In this post I'll cover some new capabilities in the Apache Spark 1.1 release and show what they mean to ODI today. There's a nice slide shown below from the Databricks training for Spark SQL that pitches some of the Spark SQL capabilities now available. As well as programmatic access via Python, Scala, Java, the Hive QL compatibility within Spark SQL is particularly interesting for ODI...... today. The Spark 1.1 release supports a subset of the Hive QL features which in turn is a subset of ANSI SQL, there is already a lot there and it is only going to grow. The Hive engine today uses map-reduce which is not fast today, the Spark engine is fast, in-memory - you can read much more on that elsewhere.
Figure taken from from the Databricks training for Spark SQL, July 2014.
In the examples below I used the Oracle Big Data Lite VM, I downloaded the Spark 1.1 release and built using Maven (I was on CDH 5.2). To use Spark SQL in ODI, we need to create a Hive data server - the Hive data server masquerades as many things, it can can be used for Hive, for HCatalog or for Spark SQL. Below you can see my data server, note the Hive port is 10001, by default 10000 is the Hive server port - we aren't using Hive server to execute the query, here we are using the Spark SQL server.
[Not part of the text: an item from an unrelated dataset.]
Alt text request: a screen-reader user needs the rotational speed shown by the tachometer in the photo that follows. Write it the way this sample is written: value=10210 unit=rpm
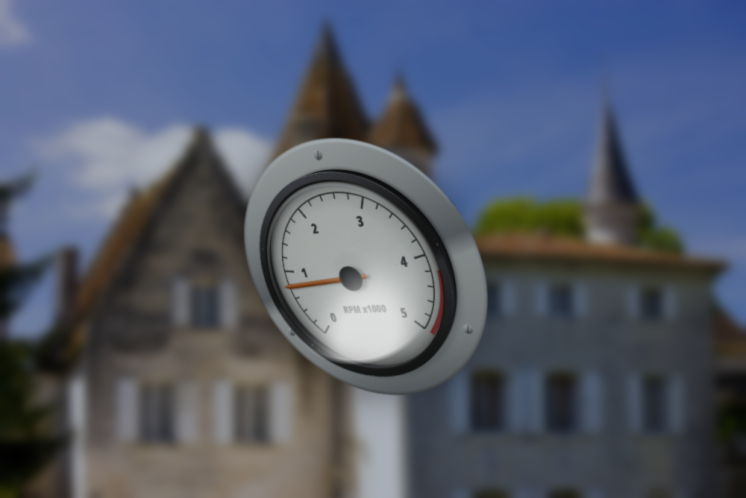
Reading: value=800 unit=rpm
I will show later how I started the Spark SQL server on this port (Apache Spark doc for this is here).
I started the server using the Spark standalone cluster that I configured using the following command from my Spark 1.1 installation;
./sbin/start-thriftserver.sh --hiveconf hive.server2.thrift.bind.host bigdatalite --hiveconf hive.server2.thrift.port 10001 --master spark://192.168.122.1:7077
You can also specify local (for test), Yarn or other cluster information for the master. I could have just as easily started the server using Yarn by specify the master URI as something like --master yarn://192.168.122.1:8032 where 8032 is my Yarn resource manager port. I ran using the 10001 port so that I can run both Spark SQL and Hive engines in parallel whilst I do various tests. To reverse engineer I actually used the Hive engine to reverse engineer the table definitions in ODI (I hit some problems using the Spark SQL reversing, so worked around it) and then changed the model to use my newly created Spark SQL data server above.
Then I built my mappings just like normal - and used the KMs in ODI for Hive just like normal. For example the mapping below aggregates movie ratings and then joins with movie reference data to load movie rating data - the mapping uses the datastores from a model obtained from the Hive metastore;
If you look at the physical design the Hive KMs are assigned but we will execute this through the Spark SQL engine rather than through Hive. The switch from engine to engine was handled in the URL within our our Hive dataserver.
When the mapping is executed you can use the Spark monitoring API to check the status of the running application and Spark master/workers.
You can also monitor from the regular ODI operator and ODI console. Spark SQL support uses the Hive metastore for all the table definitions be they internally or externally managed data.
There are other blogs from tools showing how to access and use Spark SQL, such as the one here from Antoine Amend using SQL Developer. Antoine has also another very cool blog worth checking out Processing GDELT Data Using Hadoop. In this post he shows a custom InputFormat class that produces records/columns. This is a very useful post for anyone wanting to see the Spark newAPIHadoopFile api in action. It has a pretty funky name, but is a key piece (along with its related methods) of the framework.
Antoine also provides the source code to GdeltInputFormat so you can see the mechanics of his record reader, although the input data is delimited data (so could have been achieved in different ways) it's a useful resource to be aware of.
If you are looking at Spark SQL, this post was all about using Spark SQL via the JDBC route - there is another whole topic on transformations using the Spark framework alongside Spark SQL that is for future discussion. You should be aware of and check out the Hive QL compatibility documentation here, check what you can do can't do within Spark SQL today. Download the BDA Lite VM and give it a try.